◆ Records shown ◆
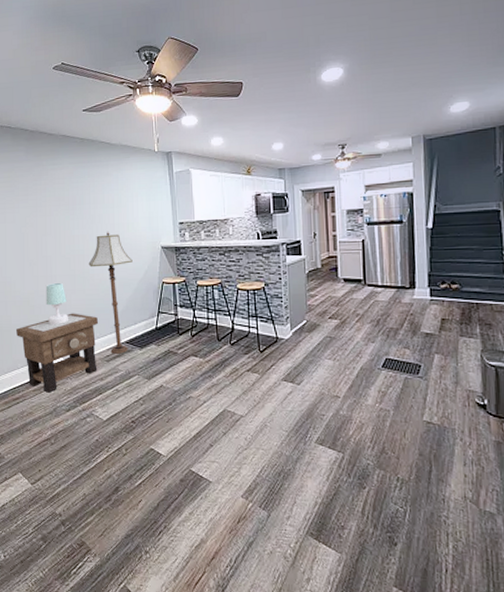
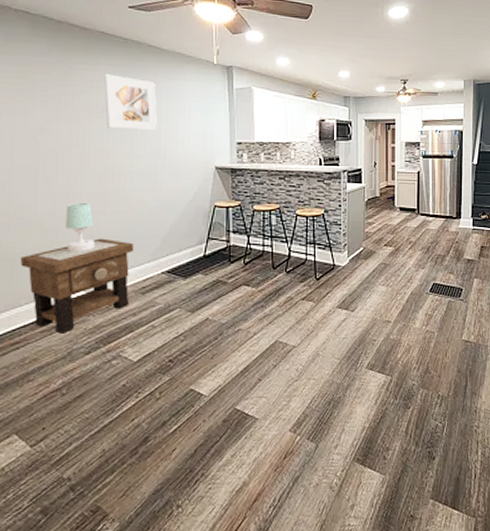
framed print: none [68,170,111,218] -> present [104,73,157,131]
floor lamp: present [88,231,133,354] -> none [125,146,180,285]

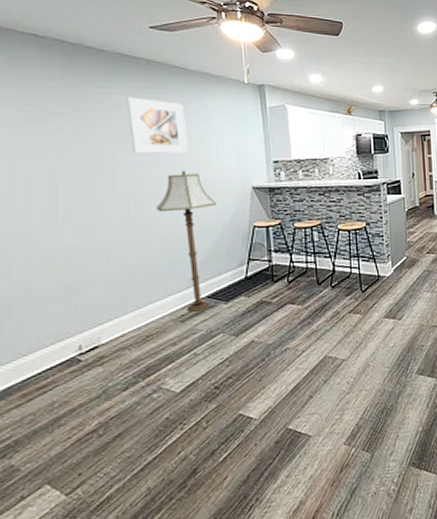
side table: present [20,238,135,334] -> none [42,268,171,372]
table lamp: present [65,202,95,252] -> none [92,231,126,285]
floor lamp: none [125,146,180,285] -> present [156,169,216,312]

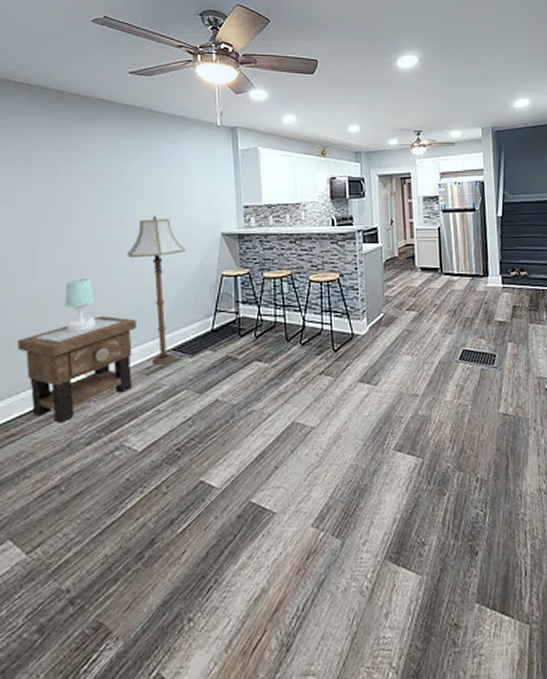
side table: none [42,268,171,372] -> present [16,315,138,423]
table lamp: none [92,231,126,285] -> present [64,277,95,332]
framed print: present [127,96,188,154] -> none [104,141,160,199]

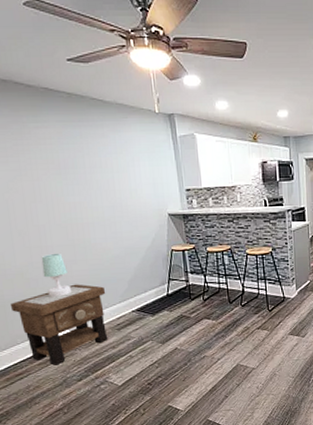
floor lamp: present [127,214,185,365] -> none [89,198,140,322]

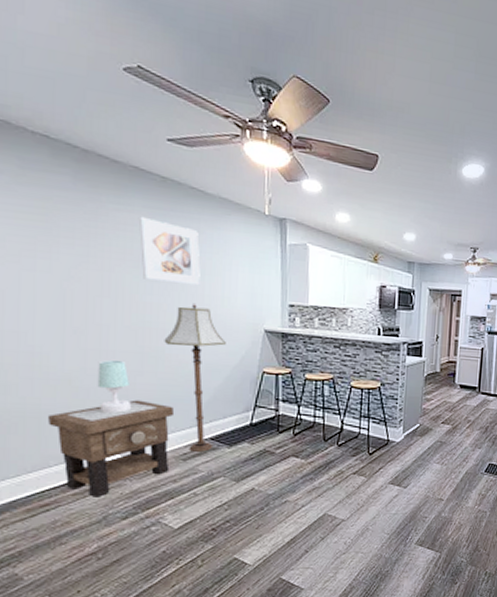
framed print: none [55,130,111,184] -> present [139,216,201,286]
floor lamp: none [89,198,140,322] -> present [164,302,226,452]

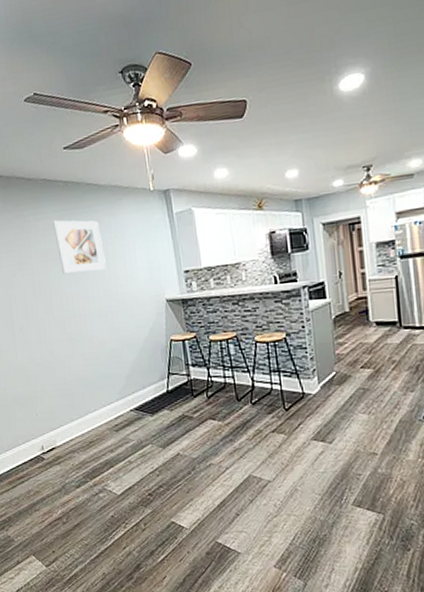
side table: present [47,400,175,497] -> none [12,380,106,469]
table lamp: present [97,359,131,413] -> none [40,347,69,395]
floor lamp: present [164,302,226,452] -> none [85,286,139,423]

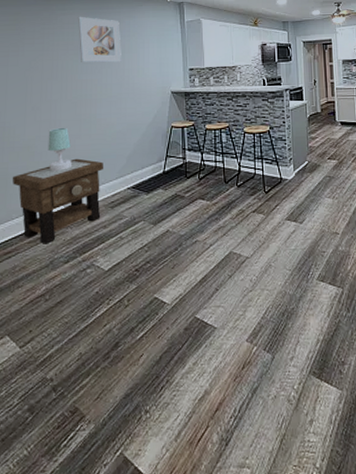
side table: none [12,380,106,469] -> present [12,158,104,244]
table lamp: none [40,347,69,395] -> present [48,127,71,171]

◆ Task statement ◆
Scan the records above for the word "side". Copy each line that has it.

◆ Output for this task ◆
side table: present [20,238,135,334] -> none [42,268,171,372]
side table: none [42,268,171,372] -> present [16,315,138,423]
side table: present [47,400,175,497] -> none [12,380,106,469]
side table: none [12,380,106,469] -> present [12,158,104,244]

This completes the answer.